I am tired.

I am tired. I could have told you that when I was at college, reading until it felt my eyes would bleed. At the end of the night, with every book they would let me take, I stood in front of the elevator on the sixth floor of Bobst Library, waiting. The hour before midnight, was a popular hour for the elevator. I am sure they had a fire code in the 80’s. There must have been stairs, but I didn’t know about them. If it took a while, I sat. The floor was carpeted, with a liner underneath. It was the kind you could easily lie down on; the kind that if you were sent to someone’s house to sleep and there weren’t enough beds, you would say to yourself, “these people have great carpet.” And so I would lie down. Security would find me sleeping with my stack of books and my bags and with no luck shouting down to me, shake me gently, saying, “you can’t sleep here. you can’t do that.”

I could have easily told you I was tired when I was pregnant and couldn’t eat. Or pregnant and could eat, with an unborn baby the size of a spaceship eating everything I could get my hands on before I could get to it.

Or when he was 18 months, in black and white houndstooth shorts and a white onesie, and found the word, “no” and stuck to it with the same magnetic force that keeps the earth swinging around the sun. Or when he was 2 and started walking, and we had moved down into the village of Mercatale, where all doors open onto a main road.

Or when he was 3 and discovered he could climb heights not meant for men, at the speed of the supernatural. If your child is fast, you have to be faster.

If your child is clever, you better be more than one chapter ahead, because a child will finish that book in the night, without ever laying an eye on pages.

I was sure I would be less tired when he got older.

I waited.

Sleep isn’t something I expect or try to achieve anymore. My mother’s words float and settle into my mind in the tiny hours of the the night, when it is as still as the world permits. “Don’t worry about sleep. Think about breathing instead. What a luxury,” she would say, “to lie in the bed, without having to do anything at all but breathe.”

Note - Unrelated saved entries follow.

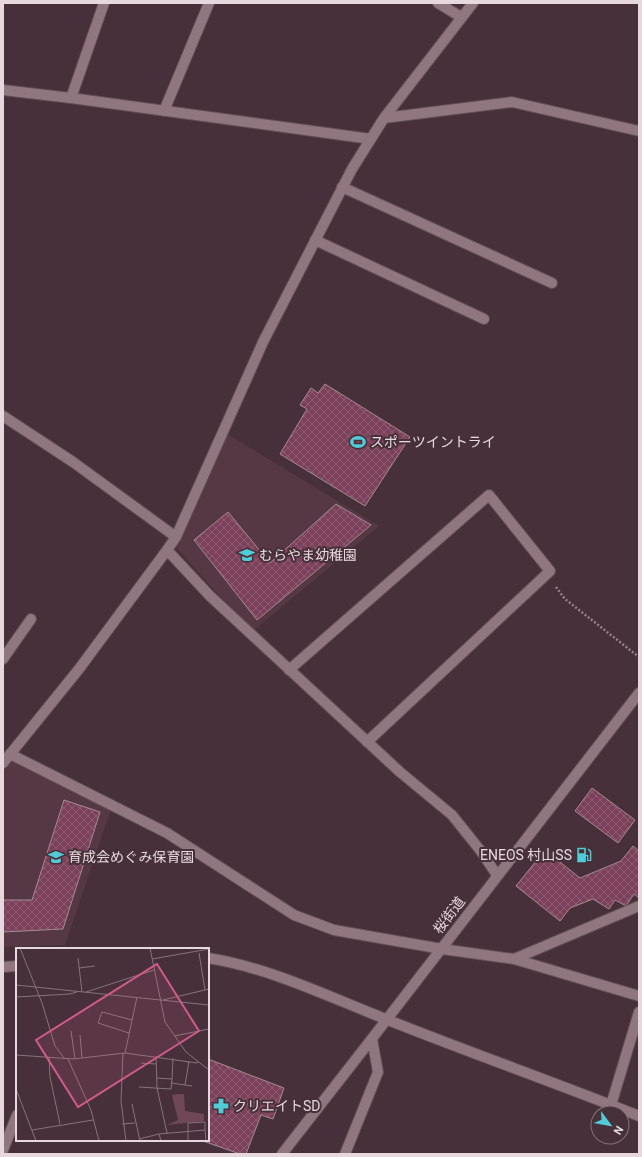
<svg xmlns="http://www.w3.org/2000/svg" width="642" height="1157" font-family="Roboto,'Noto Sans JP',sans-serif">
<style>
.built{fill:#553843}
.building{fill:url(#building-cross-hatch);stroke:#a48992}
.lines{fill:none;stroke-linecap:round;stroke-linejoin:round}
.lane-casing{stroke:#604e55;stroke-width:12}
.street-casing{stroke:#604e55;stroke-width:12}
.secondary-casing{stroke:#604e55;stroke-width:12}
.path{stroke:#96838b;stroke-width:2.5;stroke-dasharray:2 2;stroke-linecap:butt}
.lane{stroke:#90767f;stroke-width:10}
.street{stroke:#90767f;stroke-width:10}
.secondary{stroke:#90767f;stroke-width:10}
.labels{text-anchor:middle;stroke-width:4;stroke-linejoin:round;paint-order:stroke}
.poi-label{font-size:14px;fill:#e7d8de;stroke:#473039;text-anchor:start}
.street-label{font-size:14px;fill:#e7d8de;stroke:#473039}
.inset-road{fill:none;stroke:#87737b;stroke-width:1}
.view{fill:#cf5b89;fill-opacity:0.15;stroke:#cf5b89;stroke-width:2}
.inset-edge{fill:none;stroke:#e7d8de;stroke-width:2}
</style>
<defs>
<pattern id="building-cross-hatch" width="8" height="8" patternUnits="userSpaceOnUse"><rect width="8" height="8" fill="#7c415a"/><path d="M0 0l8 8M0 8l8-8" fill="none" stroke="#8f5c71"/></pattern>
</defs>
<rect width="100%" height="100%" fill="#473039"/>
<path class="built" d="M227,434L379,526L254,630L214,590L177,548Z
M11,761L111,809L65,945L3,947V771Z"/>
<path class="building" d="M325,384L410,437L365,506L280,454L307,409L300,405L311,388L318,393Z
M336,504L371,525L257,620L194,540L228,512L270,563Z
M592,788L635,820L618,843L575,811Z
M64,800L100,812L63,929L3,932V900H32Z
M633,846L639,851V898L634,894L626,906L615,900L609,909L593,899L570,908L560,921L516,886L545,850L580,878L621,861Z
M208,1059L284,1088L273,1119L261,1115L246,1154H240L200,1140H208Z"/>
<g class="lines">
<defs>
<path id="lane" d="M71,98L104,3
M164,111L209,3
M10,754L167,833L294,915L334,930L442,949L514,959L639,996
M514,959L639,906"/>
<path id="street" d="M438,3L461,17
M3,90L71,98L371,139
M384,118L512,102L639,131
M342,187L552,283
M315,240L484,319
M3,416L73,462L176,537
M167,550L210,596L400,772L452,815L480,850L497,875
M3,659L31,619
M289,670L489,495L550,571L367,742
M3,763L79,669L167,550L176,537L263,342L352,169L384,118L473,3
M611,1105L639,1012
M3,1150L17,1115
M345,1154L378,1072L372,1039"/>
<path id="secondary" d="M208,958C271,968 329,997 388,1020C471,1053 556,1083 639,1116
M3,967L17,966
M282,1154C402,1001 520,846 639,693"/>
</defs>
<use href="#lane" class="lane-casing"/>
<use href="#street" class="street-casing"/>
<use href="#secondary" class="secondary-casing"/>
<path class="path" d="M556,587L565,599L639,657"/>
<use href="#lane" class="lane"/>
<use href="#street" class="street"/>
<use href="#secondary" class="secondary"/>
</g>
<defs>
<symbol id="stadium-bare" viewBox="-9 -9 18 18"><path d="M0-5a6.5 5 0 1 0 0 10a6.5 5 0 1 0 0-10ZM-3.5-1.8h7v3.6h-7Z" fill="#52cbd8" stroke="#473039" stroke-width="2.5" paint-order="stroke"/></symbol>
<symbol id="school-bare" viewBox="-9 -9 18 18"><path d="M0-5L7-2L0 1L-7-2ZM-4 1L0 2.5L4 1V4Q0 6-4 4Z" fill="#52cbd8" stroke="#473039" stroke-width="2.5" paint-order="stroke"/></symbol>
<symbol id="fuel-bare" viewBox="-9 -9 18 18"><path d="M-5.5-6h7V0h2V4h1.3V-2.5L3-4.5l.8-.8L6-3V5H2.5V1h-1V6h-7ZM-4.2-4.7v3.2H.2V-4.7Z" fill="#52cbd8" stroke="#473039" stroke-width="2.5" paint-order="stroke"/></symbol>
<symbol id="pharmacy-bare" viewBox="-9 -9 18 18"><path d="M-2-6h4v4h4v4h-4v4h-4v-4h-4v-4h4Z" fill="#52cbd8" stroke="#473039" stroke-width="2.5" paint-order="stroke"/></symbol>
</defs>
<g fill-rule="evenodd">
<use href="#stadium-bare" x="347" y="431" width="22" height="22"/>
<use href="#school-bare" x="236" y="544" width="22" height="22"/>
<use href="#fuel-bare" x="573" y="844" width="22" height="22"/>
<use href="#school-bare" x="45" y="846" width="22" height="22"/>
<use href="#pharmacy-bare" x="210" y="1095" width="22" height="22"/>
</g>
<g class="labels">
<g class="poi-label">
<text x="370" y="447">スポーツイントライ</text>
<text x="259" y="560">むらやま幼稚園</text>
<text x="572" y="860" text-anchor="end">ENEOS 村山SS</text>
<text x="68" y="862">育成会めぐみ保育園</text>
<text x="233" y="1111">クリエイトSD</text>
</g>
<g class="street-label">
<text transform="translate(449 915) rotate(-53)" y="5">桜街道</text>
</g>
</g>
<g transform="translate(16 948)">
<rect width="193" height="193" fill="#473039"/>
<path d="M162,146H168L169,163L188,166V173L151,177L162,172L156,147Z" fill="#6f4756"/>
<path class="inset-road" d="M4,0L26,55L39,98L49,111M134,0L149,74L170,104L193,122M183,5L189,42M62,10L66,44M136,11L193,1M63,20L79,18M0,37L193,57M70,44L138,22M0,49L54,46L61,44M147,52L193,41M55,83L59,111M113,85L82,75L86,64L116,72M64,87L66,110M158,88L193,81M107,105L105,153L110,193M109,105L121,49M0,107L57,111L109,105L181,115L182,113M140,108L141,140L151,185M33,109L34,129L44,176M52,111L75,162L83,193M125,115L140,116M156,131L157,110M155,135L176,138M169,137L173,113M123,139L155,141L156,131L140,130M0,141L20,193M116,156L124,193M106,176L119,175M16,182L77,172M123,191L143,186M145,193L143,186L189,182L190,193M172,193V175L189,174V182"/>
<path class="view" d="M141,16L183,83L62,159L20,92Z"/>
<rect width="193" height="193" class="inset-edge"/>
</g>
<rect width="642" height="1157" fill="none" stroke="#e7d8de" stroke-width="8"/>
<g transform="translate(610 1125) rotate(122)"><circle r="19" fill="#473039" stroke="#87737b"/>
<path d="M0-3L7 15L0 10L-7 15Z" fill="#52cbd8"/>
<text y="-6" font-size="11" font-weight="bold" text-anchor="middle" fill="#e7d8de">N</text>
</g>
</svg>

If your greens start to fade before you have decided what to do with them, make them into soup. A soup can take more greens than you would ever believe possible. And think how good that is going to make you feel. Clean two or three leeks by shaving off the dark green ends as if you were carving a twig for a marshmallow stick. Cut them right down the middle from top to bottom, and then into three inch pieces. Leave them to soak in a bowl of cold water until they have released their sand. Lift them from the water with your hands, and set them onto an absorbent tea towel. Get a good sized saute pan going over medium heat with a few tablespoons of butter and a spill of olive oil. Drop the leeks in. Season them with salt and just a little freshly ground pepper. Add a few stalks of the tired celery, finely chopped. (If it is finely chopped, it won’t get stuck in your immersion blender, later). Add two whole cloves of smashed garlic, that you smash to release their skins, a few sprigs of parsley, a sprig of thyme, and a bay leaf. Let that go for about 5 minutes. Peel one potato and chop into small pieces. Add that, with a little more salt. Wait for the potato to grab the pan, and then pour in water, just to cover the potato. Simmer, with the lid ajar, until the potatoes are tender. Taste for salt. Add all the greens you want, at least 12 ounces, and up to a pound. Simmer for another five minutes. Puree with your immersion blender until smooth. Add a tablespoon of butter, or a pour of best olive oil and taste again for salt and pepper. This is good with or without shards of Roman or Umbrian pecorino, or an earthy chèvre from the Loire.